One interesting footnote: E. R. Lovell points out that sometime before 1812 Thomas Medwin must have run through an inheritance of as much as three thousand pounds (the equivalent of at least one hundred thousand pounds today). Lovell can find no explanation other than extravagance and gambling, but I have fed this small fact into the fabric of my own story: If Shelley had needed money to buy the Smiths’ silence, he might well have turned to his cousin to obtain it. It was always very hard for people to refuse Shelley, and Medwin was later to say that this period of his life was poisoned by regrets.
THE SUICIDES
My account of these two sad deaths is based almost entirely on the facts as we know them, though there are some contradictions both in the contemporary accounts, and the one given by Claire some sixty years later. That said, we do know there was indeed a William Alder who dragged the ponds in Hyde Park, lodged in the same house as Harriet, and gave evidence at her inquest.
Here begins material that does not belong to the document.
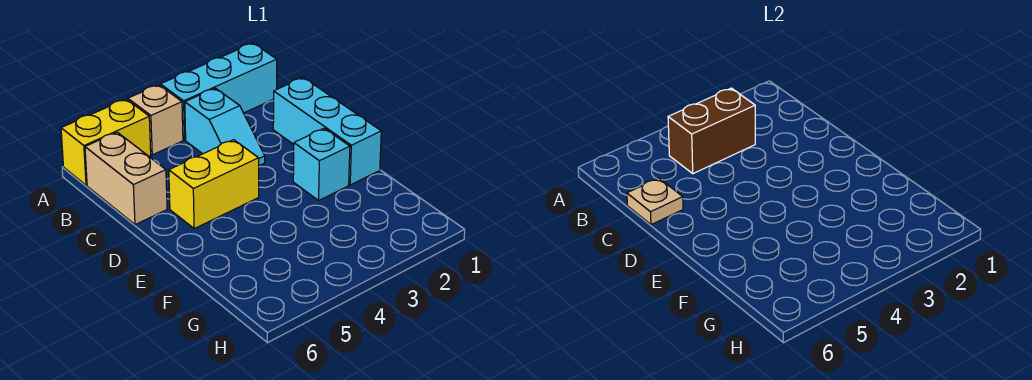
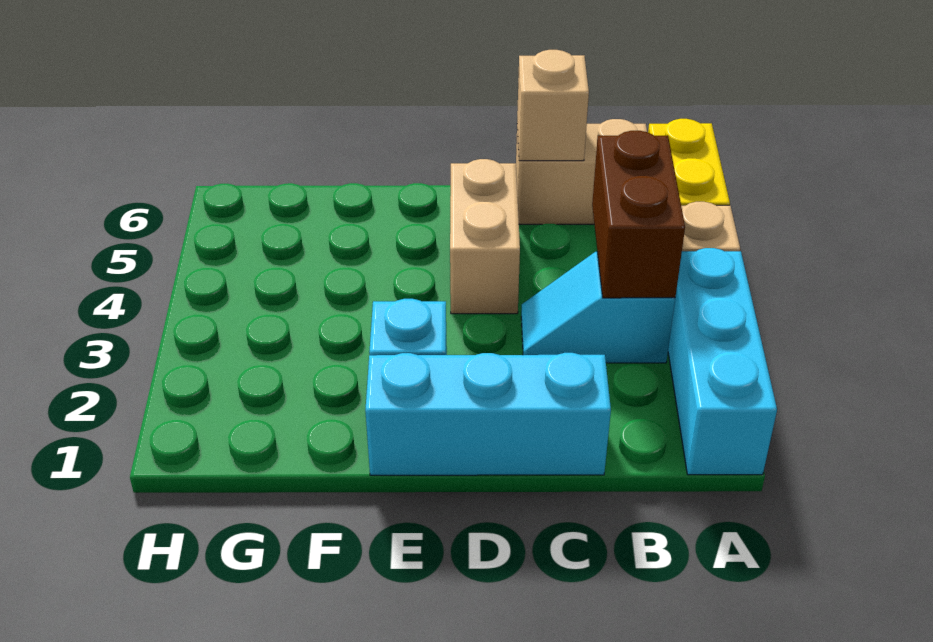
tan plate C6 level 2 -> tan brick C6 level 2
yellow brick D4:D5 level 1 -> tan brick D4:D5 level 1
Likewise the Godwins did pass on to Shelley a scurrilous rumour that his wife had been consorting with a number of different men, including a groom (in their version) by the name of Smith. I have, however, invented the idea that someone resembling Shelley was seen near Harriet’s lodgings, and even if Mary did not hound her by letter as I suggest, she certainly believed herself culpable in Harriet’s death—in 1839 she wrote in her journal that she believed many of her own sorrows were the atonement Fate demanded for the death of “poor Harriet.” In my story I imagine a far more detailed and damning confession, which Jane Shelley burns.